The ground source heat pump system was sized for the most efficient load, that being air conditioning. As I have stated before, it is much easier to push Btus from the surface of the earth to its depths instead of pulling them from deep within the earth to its surface. The co-efficient of performance dictates that when cooling, the C.O.P. is around four or 5-to-1 and when heated is around 3-to-1, meaning that for each watt of energy consumed, three watts of heat are being moved from the low grade earth heat source to the domestic hot water pre-heat buffer/storage tank. We backed this up with a modulating/condensing natural gas fired heat source, so that when the capacity of the ground source heat pumps were exhausted in the heating mode, the mod-con boilers would blend in seamlessly.

I should also note that the homeowners do a significant amount of entertaining in the home throughout the year, especially in the main living area, so the potential for a simultaneous call for radiant floor heating in some parts of the home and a subsequent call for cooling are a likely occurrence. With that in mind, the water-to-water heat pumps are only capable of doing one or the other function at a given time. Therefore, it was decided that cooling calls would receive the priority of the ground source heat pumps output, hence, an additional need for the high efficiency boilers.

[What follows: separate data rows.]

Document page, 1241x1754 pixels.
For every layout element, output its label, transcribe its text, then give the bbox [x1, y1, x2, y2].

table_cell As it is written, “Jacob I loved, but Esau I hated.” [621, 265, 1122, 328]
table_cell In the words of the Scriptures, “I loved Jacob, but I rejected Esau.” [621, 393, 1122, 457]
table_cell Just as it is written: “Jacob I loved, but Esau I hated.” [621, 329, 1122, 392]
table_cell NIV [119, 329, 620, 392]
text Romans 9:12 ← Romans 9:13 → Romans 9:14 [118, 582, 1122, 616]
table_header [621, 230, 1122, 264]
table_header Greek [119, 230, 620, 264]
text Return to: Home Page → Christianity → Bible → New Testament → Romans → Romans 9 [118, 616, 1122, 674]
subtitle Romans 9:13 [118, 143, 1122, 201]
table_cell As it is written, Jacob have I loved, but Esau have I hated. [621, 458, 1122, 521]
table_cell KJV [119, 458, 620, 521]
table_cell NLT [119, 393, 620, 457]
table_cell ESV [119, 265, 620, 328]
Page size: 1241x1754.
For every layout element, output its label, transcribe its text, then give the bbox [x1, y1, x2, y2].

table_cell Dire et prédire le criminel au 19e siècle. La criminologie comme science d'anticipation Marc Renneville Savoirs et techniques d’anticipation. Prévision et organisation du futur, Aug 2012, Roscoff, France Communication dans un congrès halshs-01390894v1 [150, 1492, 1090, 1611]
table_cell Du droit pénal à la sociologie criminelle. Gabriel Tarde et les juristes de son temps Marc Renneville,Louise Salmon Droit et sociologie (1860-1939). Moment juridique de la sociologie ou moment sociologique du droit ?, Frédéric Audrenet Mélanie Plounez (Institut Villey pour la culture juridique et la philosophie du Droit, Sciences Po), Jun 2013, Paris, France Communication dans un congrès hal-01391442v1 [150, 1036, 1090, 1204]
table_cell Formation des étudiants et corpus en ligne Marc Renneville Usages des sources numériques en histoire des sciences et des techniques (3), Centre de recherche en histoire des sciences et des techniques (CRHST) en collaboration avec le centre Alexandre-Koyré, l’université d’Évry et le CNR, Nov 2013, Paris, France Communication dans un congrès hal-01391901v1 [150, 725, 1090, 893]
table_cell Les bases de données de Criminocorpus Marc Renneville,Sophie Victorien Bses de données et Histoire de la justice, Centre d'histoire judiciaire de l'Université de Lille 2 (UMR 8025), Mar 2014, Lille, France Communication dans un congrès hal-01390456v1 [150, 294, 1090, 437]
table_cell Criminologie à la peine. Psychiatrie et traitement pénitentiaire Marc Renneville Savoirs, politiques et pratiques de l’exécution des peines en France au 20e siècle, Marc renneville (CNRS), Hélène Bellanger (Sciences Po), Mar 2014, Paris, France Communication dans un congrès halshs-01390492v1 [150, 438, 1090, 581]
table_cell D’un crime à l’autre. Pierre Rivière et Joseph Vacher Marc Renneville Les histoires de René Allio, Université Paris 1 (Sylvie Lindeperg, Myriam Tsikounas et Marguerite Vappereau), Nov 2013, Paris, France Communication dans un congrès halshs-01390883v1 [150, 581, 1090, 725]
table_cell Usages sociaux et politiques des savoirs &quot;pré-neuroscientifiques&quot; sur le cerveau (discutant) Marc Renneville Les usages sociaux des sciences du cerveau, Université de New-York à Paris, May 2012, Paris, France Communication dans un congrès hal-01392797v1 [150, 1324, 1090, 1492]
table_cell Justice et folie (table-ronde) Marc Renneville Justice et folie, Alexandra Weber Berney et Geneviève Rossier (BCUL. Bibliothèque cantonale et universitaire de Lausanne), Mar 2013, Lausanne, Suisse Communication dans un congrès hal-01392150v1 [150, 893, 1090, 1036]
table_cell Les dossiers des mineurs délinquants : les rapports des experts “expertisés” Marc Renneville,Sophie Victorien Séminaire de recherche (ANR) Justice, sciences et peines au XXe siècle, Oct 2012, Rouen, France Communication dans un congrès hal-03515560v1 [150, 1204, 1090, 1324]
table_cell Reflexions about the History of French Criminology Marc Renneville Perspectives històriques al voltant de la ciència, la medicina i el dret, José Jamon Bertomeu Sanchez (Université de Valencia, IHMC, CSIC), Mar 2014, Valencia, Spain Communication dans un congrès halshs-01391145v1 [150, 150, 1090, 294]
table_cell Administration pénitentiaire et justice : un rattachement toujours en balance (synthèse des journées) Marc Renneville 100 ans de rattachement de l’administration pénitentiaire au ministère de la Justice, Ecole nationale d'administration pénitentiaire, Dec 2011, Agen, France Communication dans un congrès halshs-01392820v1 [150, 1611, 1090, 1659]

In the course of discovery, we queried the homeowners as to their wishes, wants and needs pertaining to the home's domestic hot water needs. They gave us a worse case scenario hot water use schedule that matched our potential output of the high efficiency boilers through the reverse indirect domestic hot water heating system.

The DHW system consists of the two 210,000 Btuh mod-con boilers coupled to one 120-gal. reverse indirect. This auxiliary heating system is supplied with preheated hot water from the ground source heat pumps water-to-water physical plant. The output of the mod-con boilers are prioritized to the DHW loads during simultaneous demands. All in all, the DHW system has the ability to heat 518-gal. per hour of 100°F rise water.

The snowmelt system provides coverage for the grand front entrance to the home, the rear parking area in front of the garage and the back walk in entrance to the home. The total square footage of the snowmelt system serves approximately 3,600-sq.ft. of active snowmelt area. The owner's mechanical engineer specified that the sub-grade insulation be at least 2” thick, 25 PSI of extruded poly-styrene foam. The snowmelt system is set up for automatic operation and can be manually started with a 12 hour twist timer. The homeowners have learned to use the twist timer whenever possible because snow melt systems work much better pro-actively then they do reactively.

Vital project statistics:

Location: Denver

Living space: 25,000-sq.ft.

Total number of vertical bore holes: 22

Connected tonnage: 22t

Btuh equivalent of ground source heat pump: 211,000 heating; 264,000 cooling

Total natural gas mod-con capability (space and DHW): 440,000 Btuh

Snowmelt mod-con capacity: 500,000 Btuh

Solar PV capacity: 20 peak kW capacity.